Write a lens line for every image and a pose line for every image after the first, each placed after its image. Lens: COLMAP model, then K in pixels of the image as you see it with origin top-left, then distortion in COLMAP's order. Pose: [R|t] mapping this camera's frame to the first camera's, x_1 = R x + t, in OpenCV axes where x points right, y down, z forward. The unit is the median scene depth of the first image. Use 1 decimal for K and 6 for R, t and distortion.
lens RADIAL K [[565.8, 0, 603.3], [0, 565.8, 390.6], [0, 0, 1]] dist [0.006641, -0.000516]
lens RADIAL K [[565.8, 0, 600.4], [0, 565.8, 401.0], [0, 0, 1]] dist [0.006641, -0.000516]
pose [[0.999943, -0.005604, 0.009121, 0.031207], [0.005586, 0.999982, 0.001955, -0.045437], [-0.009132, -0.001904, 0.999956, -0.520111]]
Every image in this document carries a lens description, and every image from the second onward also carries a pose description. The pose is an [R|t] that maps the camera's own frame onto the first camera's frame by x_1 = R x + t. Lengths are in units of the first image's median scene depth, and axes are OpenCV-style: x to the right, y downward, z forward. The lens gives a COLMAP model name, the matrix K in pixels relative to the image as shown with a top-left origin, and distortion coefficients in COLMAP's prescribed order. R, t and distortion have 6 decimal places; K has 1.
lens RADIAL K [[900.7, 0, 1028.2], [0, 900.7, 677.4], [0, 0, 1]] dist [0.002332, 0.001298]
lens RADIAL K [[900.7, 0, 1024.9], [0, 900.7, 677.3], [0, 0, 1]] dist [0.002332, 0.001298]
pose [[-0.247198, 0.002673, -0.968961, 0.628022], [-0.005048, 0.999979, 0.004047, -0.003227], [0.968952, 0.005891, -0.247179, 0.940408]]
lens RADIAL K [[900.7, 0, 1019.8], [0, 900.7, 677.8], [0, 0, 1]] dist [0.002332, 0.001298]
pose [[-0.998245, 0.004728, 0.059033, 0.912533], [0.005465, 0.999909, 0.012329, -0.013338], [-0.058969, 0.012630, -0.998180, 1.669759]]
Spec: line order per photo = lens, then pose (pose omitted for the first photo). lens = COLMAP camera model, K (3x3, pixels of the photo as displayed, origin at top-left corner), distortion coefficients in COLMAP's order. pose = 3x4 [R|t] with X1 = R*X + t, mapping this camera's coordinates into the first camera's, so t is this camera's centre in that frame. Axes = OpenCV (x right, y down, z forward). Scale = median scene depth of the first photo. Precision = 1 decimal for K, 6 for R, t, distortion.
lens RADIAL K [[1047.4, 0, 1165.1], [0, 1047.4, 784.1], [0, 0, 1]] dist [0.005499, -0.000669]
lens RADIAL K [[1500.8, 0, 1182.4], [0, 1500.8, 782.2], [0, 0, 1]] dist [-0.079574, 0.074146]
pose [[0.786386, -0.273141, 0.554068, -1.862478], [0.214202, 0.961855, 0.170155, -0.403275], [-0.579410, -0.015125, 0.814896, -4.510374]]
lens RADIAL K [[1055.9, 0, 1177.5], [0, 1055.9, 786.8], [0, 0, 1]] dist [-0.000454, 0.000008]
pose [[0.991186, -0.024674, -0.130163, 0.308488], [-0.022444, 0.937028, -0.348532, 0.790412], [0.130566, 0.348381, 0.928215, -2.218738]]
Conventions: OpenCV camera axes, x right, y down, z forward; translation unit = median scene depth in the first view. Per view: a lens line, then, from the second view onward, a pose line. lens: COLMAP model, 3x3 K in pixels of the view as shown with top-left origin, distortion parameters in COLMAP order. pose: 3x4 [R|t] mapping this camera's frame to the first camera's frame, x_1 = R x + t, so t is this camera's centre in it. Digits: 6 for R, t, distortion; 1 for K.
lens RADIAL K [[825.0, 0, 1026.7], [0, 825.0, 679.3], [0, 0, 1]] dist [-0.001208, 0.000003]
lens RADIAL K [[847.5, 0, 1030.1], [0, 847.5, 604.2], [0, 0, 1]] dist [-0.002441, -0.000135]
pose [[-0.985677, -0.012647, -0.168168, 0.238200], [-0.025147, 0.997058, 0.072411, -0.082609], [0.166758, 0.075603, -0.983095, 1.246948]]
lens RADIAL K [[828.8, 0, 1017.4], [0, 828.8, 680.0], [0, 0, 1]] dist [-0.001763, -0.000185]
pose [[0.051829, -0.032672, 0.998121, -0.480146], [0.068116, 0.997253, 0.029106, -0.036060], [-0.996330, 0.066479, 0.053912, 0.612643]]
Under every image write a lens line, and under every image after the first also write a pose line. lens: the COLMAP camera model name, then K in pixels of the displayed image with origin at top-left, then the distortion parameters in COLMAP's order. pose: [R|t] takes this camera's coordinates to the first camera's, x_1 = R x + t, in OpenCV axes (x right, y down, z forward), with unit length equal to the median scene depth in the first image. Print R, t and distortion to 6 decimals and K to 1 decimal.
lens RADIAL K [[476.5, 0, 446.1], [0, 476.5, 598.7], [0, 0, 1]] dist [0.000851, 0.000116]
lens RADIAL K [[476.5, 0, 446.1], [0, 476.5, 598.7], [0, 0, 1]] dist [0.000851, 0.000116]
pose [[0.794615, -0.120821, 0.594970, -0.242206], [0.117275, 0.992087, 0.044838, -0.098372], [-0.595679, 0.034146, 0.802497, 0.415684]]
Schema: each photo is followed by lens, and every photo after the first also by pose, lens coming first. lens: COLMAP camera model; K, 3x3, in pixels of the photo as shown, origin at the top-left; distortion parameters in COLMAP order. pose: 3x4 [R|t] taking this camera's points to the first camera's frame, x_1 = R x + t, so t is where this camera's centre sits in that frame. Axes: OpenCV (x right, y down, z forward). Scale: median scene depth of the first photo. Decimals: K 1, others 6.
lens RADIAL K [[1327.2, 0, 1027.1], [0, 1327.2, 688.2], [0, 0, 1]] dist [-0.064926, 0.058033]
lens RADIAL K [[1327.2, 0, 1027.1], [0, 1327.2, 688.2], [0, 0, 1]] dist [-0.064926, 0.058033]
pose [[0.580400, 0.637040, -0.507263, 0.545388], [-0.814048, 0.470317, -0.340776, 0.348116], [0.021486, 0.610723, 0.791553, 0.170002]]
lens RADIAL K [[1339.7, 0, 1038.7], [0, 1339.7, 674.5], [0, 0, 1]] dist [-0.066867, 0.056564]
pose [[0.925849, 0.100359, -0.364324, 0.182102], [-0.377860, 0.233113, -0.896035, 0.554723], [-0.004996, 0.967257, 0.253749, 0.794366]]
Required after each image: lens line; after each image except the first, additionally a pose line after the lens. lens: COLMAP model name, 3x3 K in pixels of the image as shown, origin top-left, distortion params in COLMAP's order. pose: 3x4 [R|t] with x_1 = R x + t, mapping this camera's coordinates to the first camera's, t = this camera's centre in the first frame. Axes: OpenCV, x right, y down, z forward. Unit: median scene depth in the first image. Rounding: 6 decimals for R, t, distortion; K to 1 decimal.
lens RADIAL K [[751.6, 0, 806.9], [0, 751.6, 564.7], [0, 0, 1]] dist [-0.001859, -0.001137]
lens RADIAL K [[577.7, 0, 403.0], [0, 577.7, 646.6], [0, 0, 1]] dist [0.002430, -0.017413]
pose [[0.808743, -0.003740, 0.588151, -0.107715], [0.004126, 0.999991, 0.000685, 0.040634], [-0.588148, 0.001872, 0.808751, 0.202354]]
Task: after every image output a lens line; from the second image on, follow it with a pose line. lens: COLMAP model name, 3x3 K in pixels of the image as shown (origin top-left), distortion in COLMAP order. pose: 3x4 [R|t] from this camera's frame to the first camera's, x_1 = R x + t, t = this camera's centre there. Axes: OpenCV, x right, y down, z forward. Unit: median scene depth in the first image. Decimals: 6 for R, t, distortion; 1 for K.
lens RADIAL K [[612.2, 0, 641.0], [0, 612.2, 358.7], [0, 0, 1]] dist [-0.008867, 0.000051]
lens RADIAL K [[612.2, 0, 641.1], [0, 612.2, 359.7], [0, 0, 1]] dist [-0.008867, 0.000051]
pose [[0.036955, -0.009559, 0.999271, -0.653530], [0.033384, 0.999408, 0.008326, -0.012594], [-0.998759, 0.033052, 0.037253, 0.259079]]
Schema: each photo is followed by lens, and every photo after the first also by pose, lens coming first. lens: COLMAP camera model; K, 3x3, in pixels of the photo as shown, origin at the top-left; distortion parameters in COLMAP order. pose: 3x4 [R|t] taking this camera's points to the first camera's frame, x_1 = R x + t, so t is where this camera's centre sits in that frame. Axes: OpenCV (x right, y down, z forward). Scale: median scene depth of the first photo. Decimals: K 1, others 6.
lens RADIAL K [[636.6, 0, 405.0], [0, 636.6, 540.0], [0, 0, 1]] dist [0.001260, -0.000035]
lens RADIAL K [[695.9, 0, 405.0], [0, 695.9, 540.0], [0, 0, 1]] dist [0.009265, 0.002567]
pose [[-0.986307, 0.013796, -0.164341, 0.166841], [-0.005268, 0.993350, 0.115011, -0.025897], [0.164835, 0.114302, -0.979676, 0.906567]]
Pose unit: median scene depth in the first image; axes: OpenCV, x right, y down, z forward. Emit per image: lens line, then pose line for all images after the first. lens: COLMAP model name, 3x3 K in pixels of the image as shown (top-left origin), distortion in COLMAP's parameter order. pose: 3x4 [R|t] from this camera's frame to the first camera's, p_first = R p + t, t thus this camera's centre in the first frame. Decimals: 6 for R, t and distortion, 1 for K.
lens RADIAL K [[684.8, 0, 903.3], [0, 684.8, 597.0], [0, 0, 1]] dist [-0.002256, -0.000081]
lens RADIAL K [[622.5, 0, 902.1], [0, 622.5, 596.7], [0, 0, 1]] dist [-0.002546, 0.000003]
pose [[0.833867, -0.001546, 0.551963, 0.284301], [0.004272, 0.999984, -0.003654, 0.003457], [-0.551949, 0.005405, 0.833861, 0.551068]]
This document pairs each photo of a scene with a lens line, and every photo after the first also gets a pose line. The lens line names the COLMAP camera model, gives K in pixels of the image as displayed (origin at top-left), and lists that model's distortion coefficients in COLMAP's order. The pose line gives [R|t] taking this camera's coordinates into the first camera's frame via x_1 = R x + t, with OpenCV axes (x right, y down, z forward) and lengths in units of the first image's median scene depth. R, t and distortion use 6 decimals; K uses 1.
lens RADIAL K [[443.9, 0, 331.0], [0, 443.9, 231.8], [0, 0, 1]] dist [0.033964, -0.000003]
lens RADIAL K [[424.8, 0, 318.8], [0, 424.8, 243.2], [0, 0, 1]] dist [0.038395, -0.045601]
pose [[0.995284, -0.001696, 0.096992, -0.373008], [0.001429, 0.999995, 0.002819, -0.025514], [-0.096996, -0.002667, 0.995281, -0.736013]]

- - - - -

▶ [Assignment] Everything from the line containing "Pose unit: median" to the last line of the data above must be set down exactly, both ends included, with no other lines.

▶ [Expected answer]
Pose unit: median scene depth in the first image; axes: OpenCV, x right, y down, z forward. Emit per image: lens line, then pose line for all images after the first. lens: COLMAP model name, 3x3 K in pixels of the image as shown (top-left origin), distortion in COLMAP's parameter order. pose: 3x4 [R|t] from this camera's frame to the first camera's, p_first = R p + t, t thus this camera's centre in the first frame. Decimals: 6 for R, t and distortion, 1 for K.
lens RADIAL K [[684.8, 0, 903.3], [0, 684.8, 597.0], [0, 0, 1]] dist [-0.002256, -0.000081]
lens RADIAL K [[622.5, 0, 902.1], [0, 622.5, 596.7], [0, 0, 1]] dist [-0.002546, 0.000003]
pose [[0.833867, -0.001546, 0.551963, 0.284301], [0.004272, 0.999984, -0.003654, 0.003457], [-0.551949, 0.005405, 0.833861, 0.551068]]
This document pairs each photo of a scene with a lens line, and every photo after the first also gets a pose line. The lens line names the COLMAP camera model, gives K in pixels of the image as displayed (origin at top-left), and lists that model's distortion coefficients in COLMAP's order. The pose line gives [R|t] taking this camera's coordinates into the first camera's frame via x_1 = R x + t, with OpenCV axes (x right, y down, z forward) and lengths in units of the first image's median scene depth. R, t and distortion use 6 decimals; K uses 1.
lens RADIAL K [[443.9, 0, 331.0], [0, 443.9, 231.8], [0, 0, 1]] dist [0.033964, -0.000003]
lens RADIAL K [[424.8, 0, 318.8], [0, 424.8, 243.2], [0, 0, 1]] dist [0.038395, -0.045601]
pose [[0.995284, -0.001696, 0.096992, -0.373008], [0.001429, 0.999995, 0.002819, -0.025514], [-0.096996, -0.002667, 0.995281, -0.736013]]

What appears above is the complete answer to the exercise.